On Tverskaya Square, a person in a Grinch costume sits on a pedestal, inviting passersby to take a photo with him while loudly singing “Sky of the Slavs” by the band Alisa. Payment for a photo can be made in cash or by card; the Grinch deftly pulls out a payment terminal and holds it out for Muscovites and guests to tap their bank cards. “I have a good deeds fund. This money goes to the guys,” says the Grinch, possibly winking (though it’s hard to tell behind the mask), “you know, for the border and all that. And I get a little for myself—I’m no altruist.”

A bit away from the Grinch stands Galina Nikolaevna, a homeless woman. I’ve met her in the center before. Galina Nikolaevna is from the Far East. There, she says, a drug addict tricked her, evicted her from her apartment, and even took out a microloan in her name “so she wouldn’t make a fuss.” She clearly distinguishes herself from “bums”: she says she doesn’t drink or smoke, graduated from the philology department, worked as a journalist, and dreams of returning home to the Far East. A couple stops nearby; the man actively gets involved and plans to buy her a ticket home. I leave them, hoping it works out and Galina Nikolaevna will make it home for New Year’s.

On Arbat, the main decorative element is tangerines—they’re everywhere: all the fir trees are decorated with them, and they’re sold by weight at stalls. Twice along the street, there are enormous scales, with lines of people wanting to weigh themselves. One side of the scale holds tangerines, and you can stand on the other—alone or with friends—to see your weight, naturally, in tangerines. People are delighted.

At the beginning of Arbat stands a huge pavilion shaped like a samovar, and in the middle, opposite the Vakhtangov Theatre, is a giant Tangerine. You can go inside both pavilions and buy branded souvenirs, presumably made in Moscow. Here and there, Avtodor workers keep the streets almost perfectly clean. Since their uniforms are also orange, it creates an almost complete visual idyll—spoiled only by passersby dressed in all sorts of ways. Everywhere, unmanned delivery robots scurry about, trying to avoid people and the lines at the scales. The riot of orange ends as abruptly as it began: beyond Old Arbat, the decorations are much more modest.

The metro keeps running all New Year’s night.
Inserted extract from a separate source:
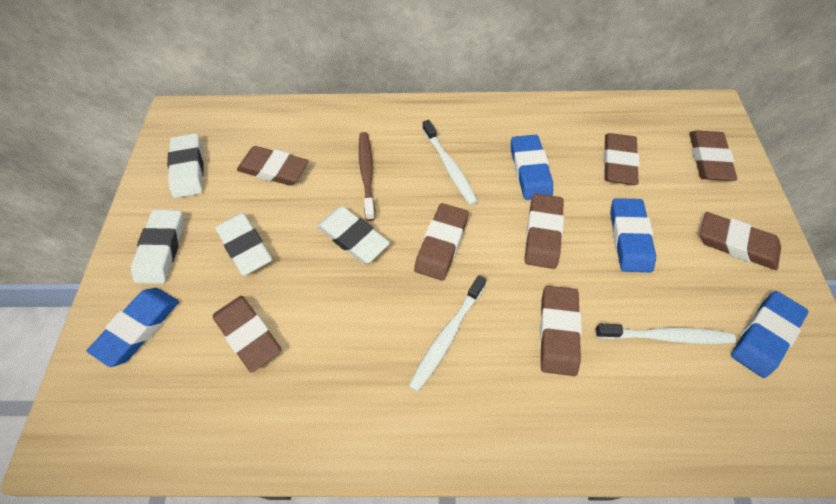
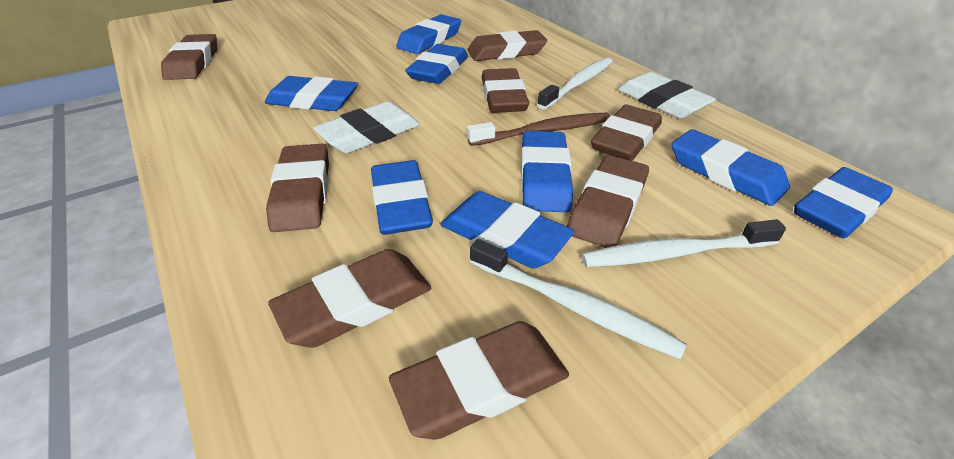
blue eraser: [87,288,179,367] [511,135,553,200] [610,198,656,272] [731,291,808,378] = 4 -> [265,76,358,111] [371,160,433,235] [396,14,461,54] [405,44,468,84] [440,191,574,269] [521,131,573,212] [671,129,790,206] [794,167,893,238] = 8
white eraser: [131,210,184,284] [167,133,204,198] [215,213,272,276] [317,206,390,264] = 4 -> [313,101,420,153] [618,72,716,119] = 2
On the evening of December 31, the turnstiles are switched off, and I instinctively hesitate in front of them—the sudden openness of such a strictly regulated space is surprising. Metro employees tell passengers there’s no need to pay, but many still tap their tickets out of habit.

In the first days of 2026, police patrols and metal detector gates appear on Moscow’s central streets. You have to forget about traveling and collecting stamps: there are huge lines everywhere. The lucky ones who get through and receive a stamp in their passport run out joyfully, waving the document to dry the ink. Near the “floating fir trees,” children have claimed a pile of snow left by the city workers and are methodically building a fortress.

Tverskaya Street is closed off, there’s smoke and a crowd of onlookers. It turns out a car suddenly caught fire. According to police, the passengers are safe and unharmed, probably just an electrical short. “Chinese car, they all burn,” says a man passing by (the burned car was a Japanese make).

I start wondering whether Galina Nikolaevna managed to get home. At the church where she says she often goes, they say she stopped by just this morning. So, no miracle happened and she didn’t make it home, I say aloud. “Or maybe she just didn’t want to,” adds a woman from the church shop.

The “Journey to Christmas” continues on the streets of Moscow. Until the 11th, you can still collect stamps in your fake foreign passport and get various prizes without leaving the city. And where could you even go now, anyway?

“What happiness it is that we live in this city,” suddenly comes from the crowd of revelers.